(AFP) MOSCOW — Palestinian Authority President Mahmoud Abbas was in Moscow on Saturday to meet with Vladimir Putin, just days after the Russian leader hosted Prime Minister Benjamin Netanyahu.

“I’m glad of the opportunity to tell you about the contact we have had with your neighbors, and leaders of various countries,” Putin told him as they met at the Kremlin, in quotes carried by Russian agencies.

“I know that the situation in the region is difficult and we are grateful that you have used the World Cup as a reason to come to Moscow,” Putin said, adding that he was glad of the opportunity to discuss the problems facing the Palestinians.

Abbas told the Russian leader of his concerns over US President Donald Trump’s decision to move the country’s embassy to Jerusalem, as well as Israeli settlement activity.

“We are resisting attempts by the Americans to impose their decisions on the most sensitive problems of Palestine,” Russian news agencies quoted him as saying in translated remarks.

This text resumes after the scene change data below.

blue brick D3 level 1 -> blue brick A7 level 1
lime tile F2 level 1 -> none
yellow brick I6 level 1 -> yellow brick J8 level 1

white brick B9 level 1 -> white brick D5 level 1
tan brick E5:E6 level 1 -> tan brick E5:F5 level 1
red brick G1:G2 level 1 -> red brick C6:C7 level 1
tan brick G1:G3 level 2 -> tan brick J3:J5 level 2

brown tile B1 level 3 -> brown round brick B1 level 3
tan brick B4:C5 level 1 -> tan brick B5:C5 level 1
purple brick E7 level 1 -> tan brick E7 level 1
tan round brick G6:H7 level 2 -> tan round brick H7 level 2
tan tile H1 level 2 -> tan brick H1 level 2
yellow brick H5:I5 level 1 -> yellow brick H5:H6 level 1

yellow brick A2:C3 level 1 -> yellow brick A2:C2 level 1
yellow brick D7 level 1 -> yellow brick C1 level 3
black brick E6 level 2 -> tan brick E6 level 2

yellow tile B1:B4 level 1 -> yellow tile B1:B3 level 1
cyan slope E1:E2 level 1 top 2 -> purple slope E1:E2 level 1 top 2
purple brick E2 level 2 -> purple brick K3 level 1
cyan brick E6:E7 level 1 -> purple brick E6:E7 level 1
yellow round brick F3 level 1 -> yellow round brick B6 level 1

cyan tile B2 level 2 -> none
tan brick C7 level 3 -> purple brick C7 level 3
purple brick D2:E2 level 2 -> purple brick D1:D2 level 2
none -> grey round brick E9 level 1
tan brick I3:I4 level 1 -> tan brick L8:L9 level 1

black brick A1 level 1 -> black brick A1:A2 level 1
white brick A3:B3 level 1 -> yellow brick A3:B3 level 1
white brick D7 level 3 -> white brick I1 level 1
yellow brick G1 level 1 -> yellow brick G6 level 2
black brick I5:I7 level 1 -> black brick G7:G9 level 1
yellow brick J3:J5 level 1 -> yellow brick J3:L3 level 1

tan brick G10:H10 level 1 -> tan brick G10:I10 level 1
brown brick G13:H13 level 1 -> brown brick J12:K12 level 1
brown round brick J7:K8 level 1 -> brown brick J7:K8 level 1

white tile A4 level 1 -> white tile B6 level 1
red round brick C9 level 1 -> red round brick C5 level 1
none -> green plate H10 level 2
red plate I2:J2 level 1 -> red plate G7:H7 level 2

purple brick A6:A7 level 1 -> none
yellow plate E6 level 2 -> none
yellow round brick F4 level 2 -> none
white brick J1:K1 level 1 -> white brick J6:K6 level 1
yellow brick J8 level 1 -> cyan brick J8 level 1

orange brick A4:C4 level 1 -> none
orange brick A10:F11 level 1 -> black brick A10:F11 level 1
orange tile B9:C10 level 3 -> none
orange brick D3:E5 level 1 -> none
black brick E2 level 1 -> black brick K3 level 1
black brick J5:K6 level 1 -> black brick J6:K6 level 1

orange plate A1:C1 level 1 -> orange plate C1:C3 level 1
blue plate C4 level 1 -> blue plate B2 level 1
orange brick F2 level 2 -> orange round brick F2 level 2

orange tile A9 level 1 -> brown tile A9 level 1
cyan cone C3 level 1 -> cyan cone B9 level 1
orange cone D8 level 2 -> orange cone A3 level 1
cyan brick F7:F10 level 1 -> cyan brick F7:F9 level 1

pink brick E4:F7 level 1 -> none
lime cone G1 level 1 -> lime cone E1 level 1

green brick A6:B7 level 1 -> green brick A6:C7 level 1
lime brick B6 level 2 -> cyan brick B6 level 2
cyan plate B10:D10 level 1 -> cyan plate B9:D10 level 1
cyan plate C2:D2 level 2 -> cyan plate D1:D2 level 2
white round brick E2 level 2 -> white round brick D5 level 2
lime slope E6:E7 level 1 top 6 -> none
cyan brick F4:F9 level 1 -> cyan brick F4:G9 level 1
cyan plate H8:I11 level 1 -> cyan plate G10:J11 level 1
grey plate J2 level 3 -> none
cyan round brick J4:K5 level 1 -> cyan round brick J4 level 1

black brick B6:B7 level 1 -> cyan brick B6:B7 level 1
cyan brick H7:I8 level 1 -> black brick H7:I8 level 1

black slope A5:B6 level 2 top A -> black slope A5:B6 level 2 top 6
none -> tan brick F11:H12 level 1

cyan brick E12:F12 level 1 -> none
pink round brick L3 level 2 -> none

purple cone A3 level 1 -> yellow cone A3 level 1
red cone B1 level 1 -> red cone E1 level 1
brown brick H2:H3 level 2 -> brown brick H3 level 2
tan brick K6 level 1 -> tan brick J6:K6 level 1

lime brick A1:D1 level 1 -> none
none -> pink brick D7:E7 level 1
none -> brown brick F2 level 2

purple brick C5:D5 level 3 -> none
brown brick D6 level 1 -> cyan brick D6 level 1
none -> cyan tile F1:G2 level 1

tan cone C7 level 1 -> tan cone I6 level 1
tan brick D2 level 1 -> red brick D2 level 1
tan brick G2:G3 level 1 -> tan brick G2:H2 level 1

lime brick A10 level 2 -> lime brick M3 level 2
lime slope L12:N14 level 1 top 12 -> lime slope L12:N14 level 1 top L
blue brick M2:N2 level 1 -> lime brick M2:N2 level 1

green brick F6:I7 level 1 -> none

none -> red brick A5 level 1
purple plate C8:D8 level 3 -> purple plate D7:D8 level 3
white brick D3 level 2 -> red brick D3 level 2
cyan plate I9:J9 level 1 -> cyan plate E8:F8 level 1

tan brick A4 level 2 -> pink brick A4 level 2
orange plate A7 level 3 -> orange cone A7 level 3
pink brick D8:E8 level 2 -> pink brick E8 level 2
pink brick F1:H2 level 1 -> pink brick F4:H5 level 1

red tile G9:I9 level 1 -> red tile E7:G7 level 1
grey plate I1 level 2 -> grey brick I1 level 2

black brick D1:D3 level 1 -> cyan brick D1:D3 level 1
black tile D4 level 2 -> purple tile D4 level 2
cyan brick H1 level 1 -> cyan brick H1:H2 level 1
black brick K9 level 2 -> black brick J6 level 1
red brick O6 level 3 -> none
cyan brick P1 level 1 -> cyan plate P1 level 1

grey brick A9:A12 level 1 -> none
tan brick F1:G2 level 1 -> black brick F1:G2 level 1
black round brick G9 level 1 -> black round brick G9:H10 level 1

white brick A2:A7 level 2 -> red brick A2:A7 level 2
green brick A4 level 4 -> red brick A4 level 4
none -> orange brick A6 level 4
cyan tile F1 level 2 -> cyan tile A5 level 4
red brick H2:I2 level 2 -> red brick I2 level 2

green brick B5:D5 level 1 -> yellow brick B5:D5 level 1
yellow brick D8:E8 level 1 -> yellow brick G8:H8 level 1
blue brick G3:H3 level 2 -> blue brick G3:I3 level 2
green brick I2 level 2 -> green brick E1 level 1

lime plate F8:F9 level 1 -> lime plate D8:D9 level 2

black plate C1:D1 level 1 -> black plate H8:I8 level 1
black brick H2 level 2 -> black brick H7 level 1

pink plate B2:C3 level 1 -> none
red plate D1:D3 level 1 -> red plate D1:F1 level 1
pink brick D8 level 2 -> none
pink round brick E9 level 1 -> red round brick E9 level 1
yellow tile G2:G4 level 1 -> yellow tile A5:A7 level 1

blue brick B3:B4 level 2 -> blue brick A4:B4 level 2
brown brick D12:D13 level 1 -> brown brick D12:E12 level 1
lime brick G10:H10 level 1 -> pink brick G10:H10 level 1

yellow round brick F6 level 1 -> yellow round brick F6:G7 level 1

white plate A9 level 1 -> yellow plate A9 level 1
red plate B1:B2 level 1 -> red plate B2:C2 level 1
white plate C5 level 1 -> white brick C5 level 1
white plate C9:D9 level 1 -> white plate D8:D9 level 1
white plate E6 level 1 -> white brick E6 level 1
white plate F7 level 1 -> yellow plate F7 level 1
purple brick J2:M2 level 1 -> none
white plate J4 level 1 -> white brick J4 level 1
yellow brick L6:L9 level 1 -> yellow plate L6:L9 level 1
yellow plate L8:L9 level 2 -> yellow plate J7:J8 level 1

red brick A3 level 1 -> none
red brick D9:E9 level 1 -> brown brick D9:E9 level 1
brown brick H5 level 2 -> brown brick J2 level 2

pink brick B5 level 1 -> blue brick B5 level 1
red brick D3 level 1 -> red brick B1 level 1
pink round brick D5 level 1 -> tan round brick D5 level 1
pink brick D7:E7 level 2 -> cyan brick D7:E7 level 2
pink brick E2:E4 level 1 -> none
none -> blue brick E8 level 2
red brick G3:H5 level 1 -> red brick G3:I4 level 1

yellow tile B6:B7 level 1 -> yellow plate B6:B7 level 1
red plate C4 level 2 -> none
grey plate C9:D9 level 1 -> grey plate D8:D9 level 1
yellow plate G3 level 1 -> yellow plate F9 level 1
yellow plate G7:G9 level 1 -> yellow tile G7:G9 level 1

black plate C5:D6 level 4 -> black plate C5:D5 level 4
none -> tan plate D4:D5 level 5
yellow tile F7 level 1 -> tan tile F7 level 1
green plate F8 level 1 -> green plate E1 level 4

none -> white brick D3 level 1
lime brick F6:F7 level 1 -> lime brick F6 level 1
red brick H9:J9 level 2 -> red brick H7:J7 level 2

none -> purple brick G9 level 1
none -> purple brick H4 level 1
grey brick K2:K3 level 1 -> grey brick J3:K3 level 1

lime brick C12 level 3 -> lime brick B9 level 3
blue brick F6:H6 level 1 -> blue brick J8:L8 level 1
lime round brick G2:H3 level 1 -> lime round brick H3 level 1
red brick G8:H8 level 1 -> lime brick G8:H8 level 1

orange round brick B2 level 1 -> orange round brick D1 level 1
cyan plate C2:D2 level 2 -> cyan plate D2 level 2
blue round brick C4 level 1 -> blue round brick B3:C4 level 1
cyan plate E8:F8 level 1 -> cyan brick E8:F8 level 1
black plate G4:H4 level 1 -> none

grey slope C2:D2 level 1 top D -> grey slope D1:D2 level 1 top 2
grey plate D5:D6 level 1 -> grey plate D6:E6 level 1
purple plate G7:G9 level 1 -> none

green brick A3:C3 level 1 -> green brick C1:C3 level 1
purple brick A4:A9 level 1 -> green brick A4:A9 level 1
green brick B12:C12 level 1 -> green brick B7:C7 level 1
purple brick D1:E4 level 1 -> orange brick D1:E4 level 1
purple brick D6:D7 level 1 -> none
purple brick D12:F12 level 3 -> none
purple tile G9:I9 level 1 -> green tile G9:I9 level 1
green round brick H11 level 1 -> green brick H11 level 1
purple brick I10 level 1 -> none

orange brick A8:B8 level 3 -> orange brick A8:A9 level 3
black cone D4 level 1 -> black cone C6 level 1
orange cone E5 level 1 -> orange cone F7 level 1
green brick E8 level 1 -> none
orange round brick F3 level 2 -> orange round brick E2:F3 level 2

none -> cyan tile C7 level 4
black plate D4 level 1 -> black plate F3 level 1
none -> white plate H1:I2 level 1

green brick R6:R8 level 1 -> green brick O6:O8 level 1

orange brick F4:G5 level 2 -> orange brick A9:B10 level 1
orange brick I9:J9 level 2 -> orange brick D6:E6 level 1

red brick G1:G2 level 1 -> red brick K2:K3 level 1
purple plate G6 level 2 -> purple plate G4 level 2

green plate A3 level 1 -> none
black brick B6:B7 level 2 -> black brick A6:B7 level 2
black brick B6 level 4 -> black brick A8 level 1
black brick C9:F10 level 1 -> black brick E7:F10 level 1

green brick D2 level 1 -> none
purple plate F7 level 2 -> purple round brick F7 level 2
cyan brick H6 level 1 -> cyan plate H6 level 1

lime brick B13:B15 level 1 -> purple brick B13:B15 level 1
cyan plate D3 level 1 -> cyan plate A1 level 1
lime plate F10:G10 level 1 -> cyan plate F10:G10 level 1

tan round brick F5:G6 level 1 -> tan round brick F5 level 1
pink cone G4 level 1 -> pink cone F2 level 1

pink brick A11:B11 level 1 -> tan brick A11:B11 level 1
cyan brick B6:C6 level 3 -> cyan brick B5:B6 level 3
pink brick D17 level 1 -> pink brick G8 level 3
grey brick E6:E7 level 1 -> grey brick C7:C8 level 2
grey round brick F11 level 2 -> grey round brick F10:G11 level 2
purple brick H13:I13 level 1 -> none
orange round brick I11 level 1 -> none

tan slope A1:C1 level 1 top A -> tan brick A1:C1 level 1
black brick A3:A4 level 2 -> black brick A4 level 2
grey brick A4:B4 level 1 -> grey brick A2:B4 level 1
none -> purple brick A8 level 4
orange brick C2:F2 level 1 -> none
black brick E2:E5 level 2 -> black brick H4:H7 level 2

The talks came as Palestinians in Gaza fired dozens of rockets and mortar shells into Israel and the IDF bombed dozens of Hamas targets in the widest day-time air strikes since the 2014 war.

Abbas has been imposing sanctions on Hamas in a bid to force the terrorist group to give up control of the coastal enclave, which it seized from Abbas’s Fatah group in 2007.

There was no word on whether Abbas discussed Gaza with the Russian leader.

Netanyahu was in Moscow on Wednesday, where the situation in Syria was the main focus of his meeting with Putin.